Ms. Venhuizen noted that Generations Risk Management addresses the risks of Ozinga, a 95-year-old ready-mix concrete supplier, now being managed by its founding family's fourth generation. The company has operations in 6 states and more than 1,000 trucks on the road.
"We want to make a positive impact on individuals, their families, and the community," Ms. Venhuizen said.
"We're a very innovative company," Ms. Venhuizen said. "We're always working on safety."
Generations Risk Management was formed in 2019, to address a large retention in Ozinga's casualty insurance program, Ms. Venhuizen said. While the company had considered forming a captive insurance company earlier, the hardening of the commercial market in 2018 made the concept more viable, she said.
"We already had a pretty sophisticated program, and the captive felt like the next step for us," Ms. Venhuizen said.
In addition to the casualty program retention in Ozinga's captive, the captive has been slowly growing, Ms. Venhuizen said. The company recently submitted a business plan to regulators that would see that captive adding medical stop loss, a portion of the Ozinga property program, and a portion of its rolling stock coverage.
In addition to providing coverage options, Ms. Venhuizen said she believes the presence of the captive elevates Ozinga in the eyes of insurers.
As she talks to insurers all year long, when they learn Ozinga has a captive they typically view it as a positive factor, she said. "I think it helps them to know that if there is something that's not commercially available to us at a good price, we can take it on ourselves," Ms. Venhuizen said. "If it’s not cost effective, we will take it in-house and do it ourselves in the captive.
"I think that they see that our insurance program is really sophisticated and elevated," Ms. Venhuizen said.
Ms. Bordo said for her RRG, the ability to leverage the expertise of its members has produced risk management benefits.

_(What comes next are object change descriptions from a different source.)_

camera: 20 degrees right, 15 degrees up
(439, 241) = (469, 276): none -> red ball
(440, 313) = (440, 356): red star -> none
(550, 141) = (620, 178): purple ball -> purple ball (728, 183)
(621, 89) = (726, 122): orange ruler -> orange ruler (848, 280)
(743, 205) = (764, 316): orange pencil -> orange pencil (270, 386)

"For us, we have seen a lot of benefit on the risk management side, and the ability to communicate more in that realm," she said.

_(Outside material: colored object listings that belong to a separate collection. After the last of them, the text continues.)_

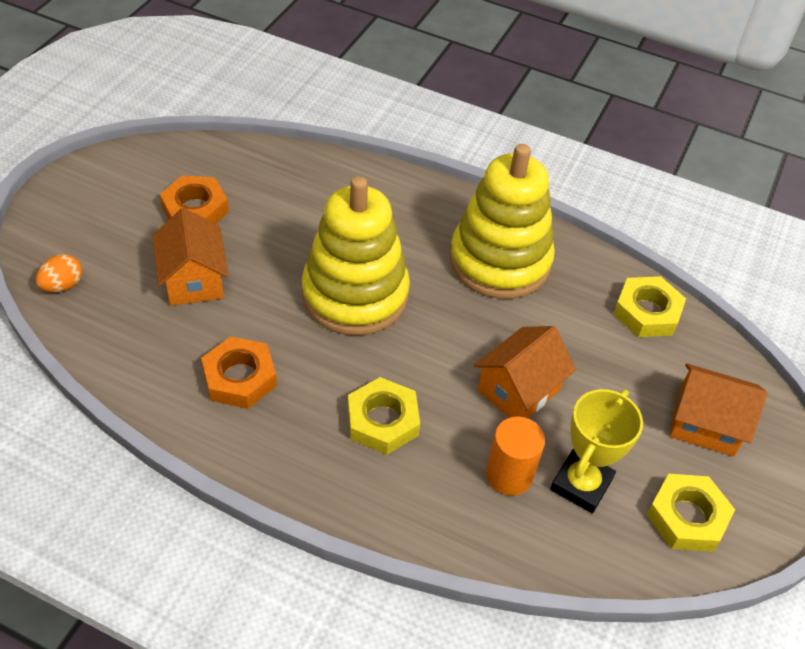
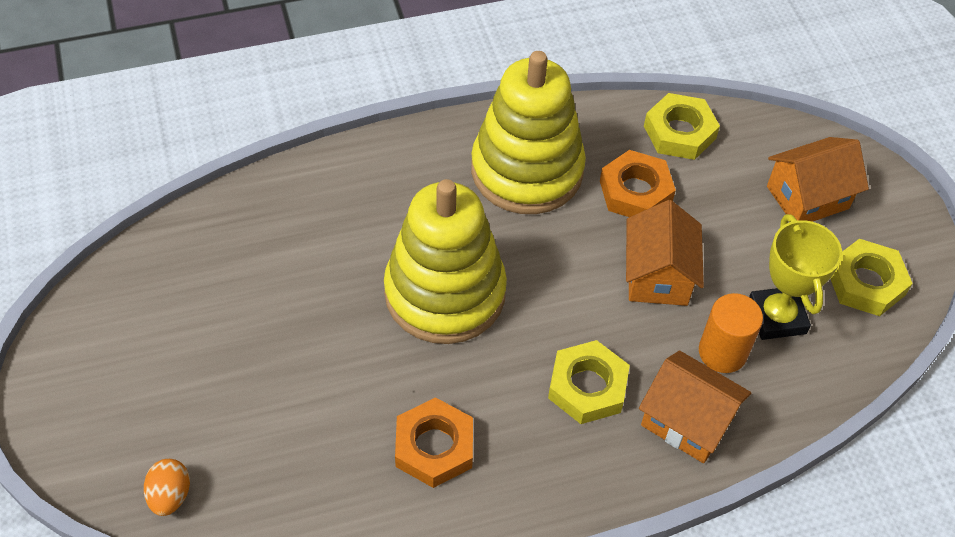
camera: 40 degrees left, 5 degrees up
(194, 280) = (289, 391): orange house -> orange house (687, 421)
(195, 209) = (208, 321): orange nut -> orange nut (635, 191)

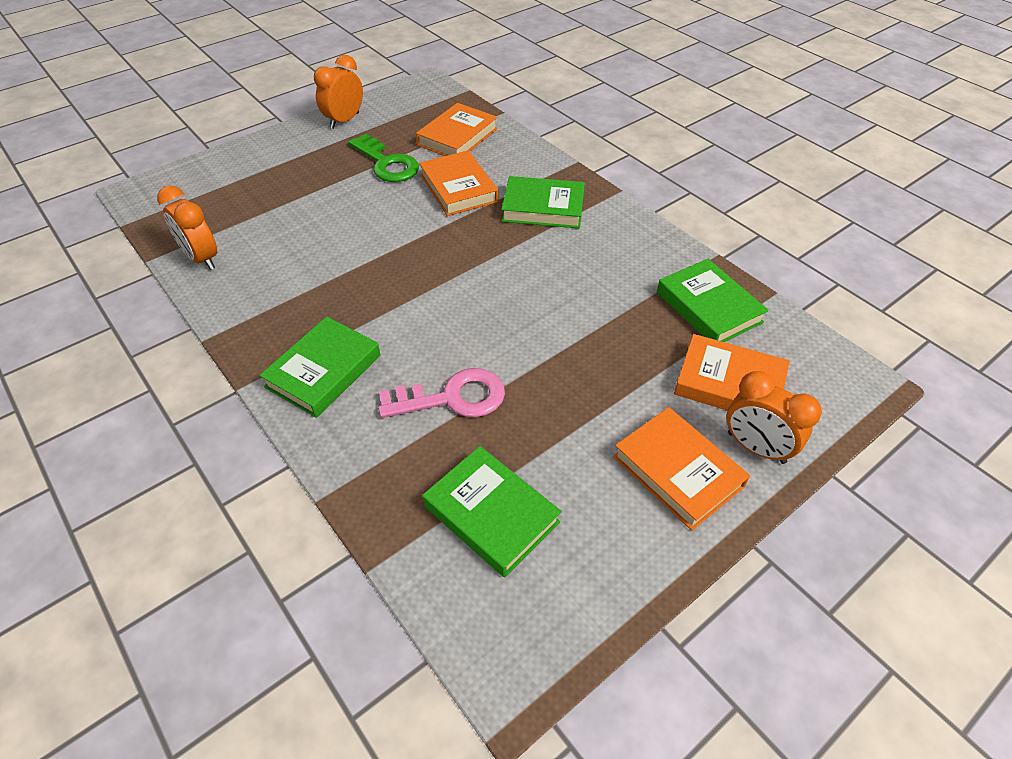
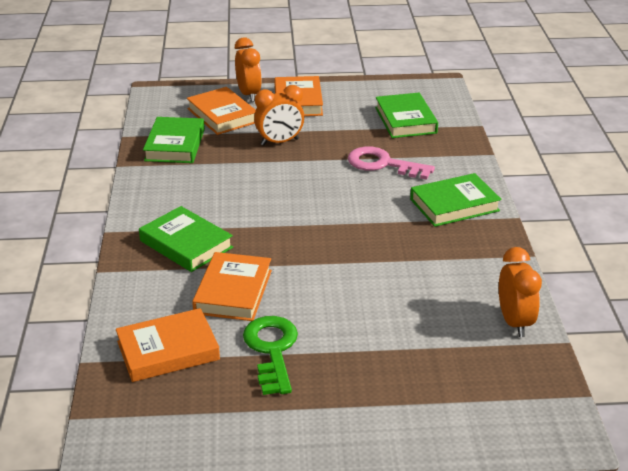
camera: 145 degrees left, 15 degrees down
(344, 121) = (265, 438): orange clock -> orange clock (279, 142)

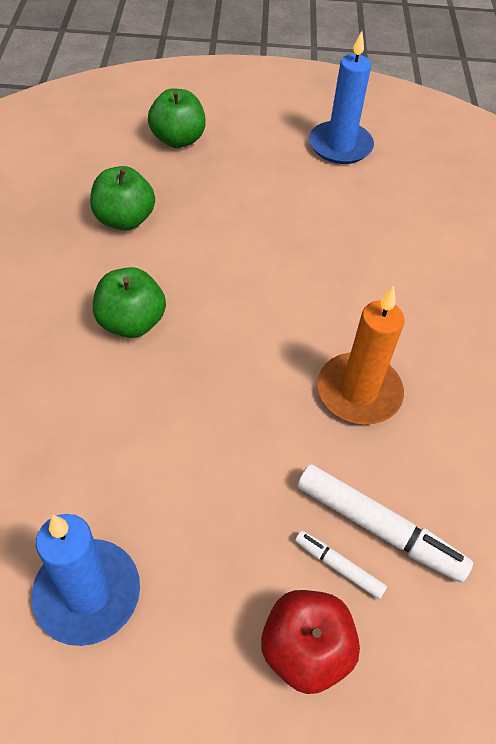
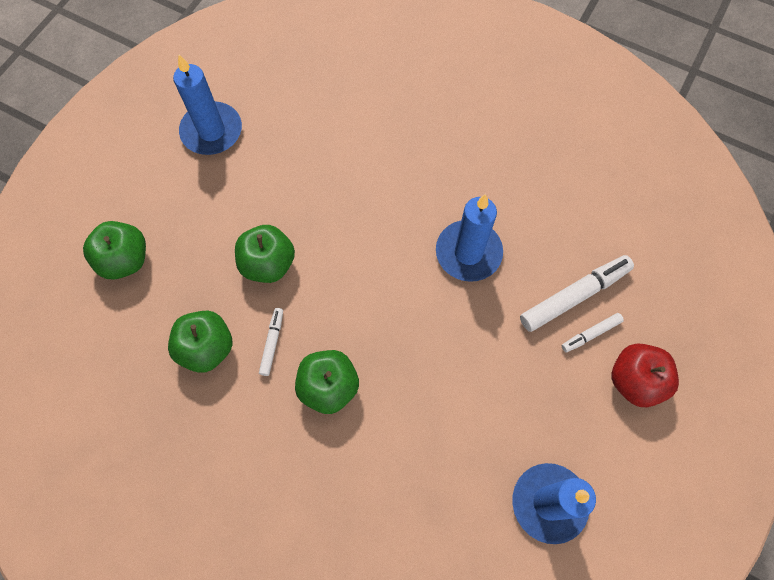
camera: 60 degrees left, 15 degrees up
(154, 263) = (272, 343): none -> white marker
(234, 231) = (268, 264): none -> green apple
(359, 392) = (468, 253): orange candle -> blue candle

Ms. Bordo said PCH recently rolled out very short animated training videos addressing various aspects of the risks the RRG's members face.

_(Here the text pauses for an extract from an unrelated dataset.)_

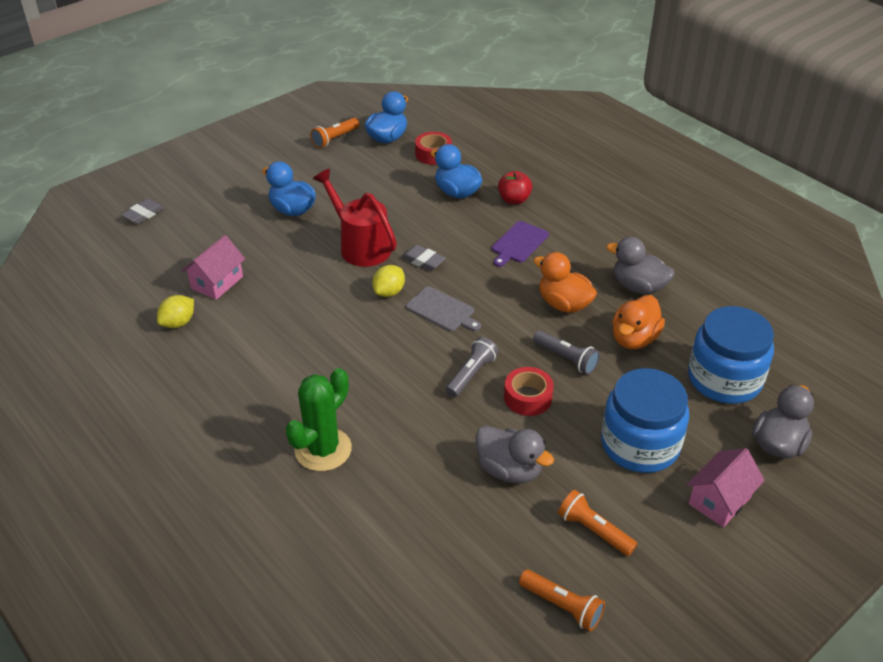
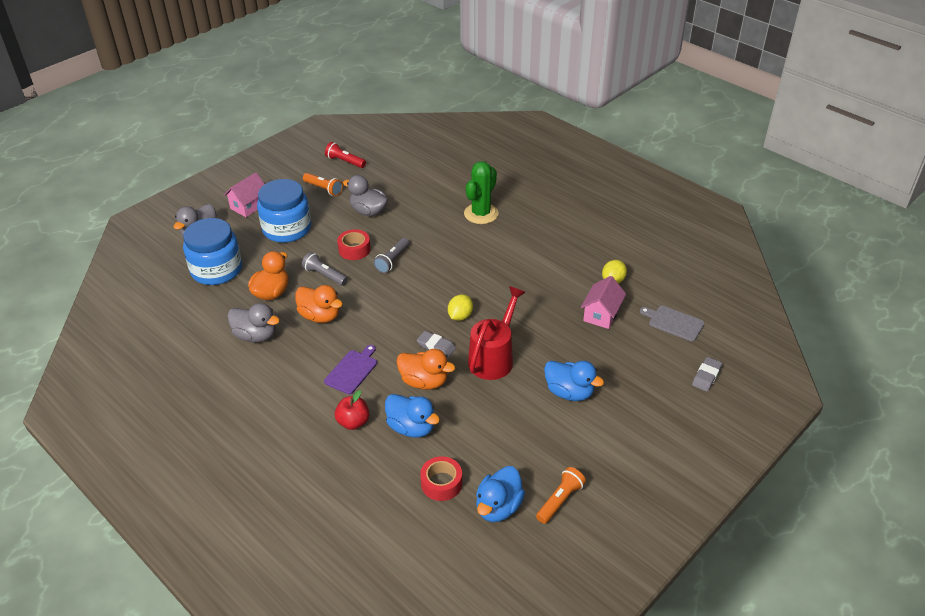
camera: 175 degrees right, 0 degrees up
(360, 246) = (494, 357): red watering can -> red watering can turned 105 degrees counterclockwise
(440, 228) = (424, 382): none -> orange duck
(442, 310) = (416, 304): grey cutting board -> grey cutting board (674, 323)
(562, 606) = (345, 161): orange flashlight -> red flashlight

"Within 5 minutes of that going out to our entire membership, one of our members came back and said, 'Hey, this is really great, but I think you also need to also mention X,' and spent a paragraph telling us how to enhance it," Ms. Bordo said. "I was delighted. We got engagement, and that felt really good. The power of the collective."
Ms. Venhuizen said at Ozinga the business side of the company has always been very involved in safety and risk. "It's a very collaborative environment, so we're meeting on a regular basis," she said. "We are sharing our stories. We have multiple divisions so we meet and we go over every incident that happened and what we could do to prevent it."
While that process and the use of data to try to prevent losses was already in place at Ozinga before the captive was formed, having the captive has elevated the process, Ms. Venhuizen said.
"I think the fact that the captive is a cost center, it has its own financial statements, it is speaking as an entity versus as a cost center or an operations center," she said.
Both Ms. Bordo and Ms. Venhuizen cited the benefits of technology in operating the captive.
Ms. Bordo encouraged members of the audience to adopt a mindset that innovation and technology are good and can provide benefits. "You have to be the kind of person to say, 'I would be open to that kind of opportunity,'" she said.
Ms. Venhuizen said Ozinga has been using enterprise risk management software and is expanding the use of that technology as the captive grows to help it make better data-driven decisions. "We use automated workflows with our enterprise risk software, and Ozinga is on the front end of technology and not afraid of technology, embracing technology," she said.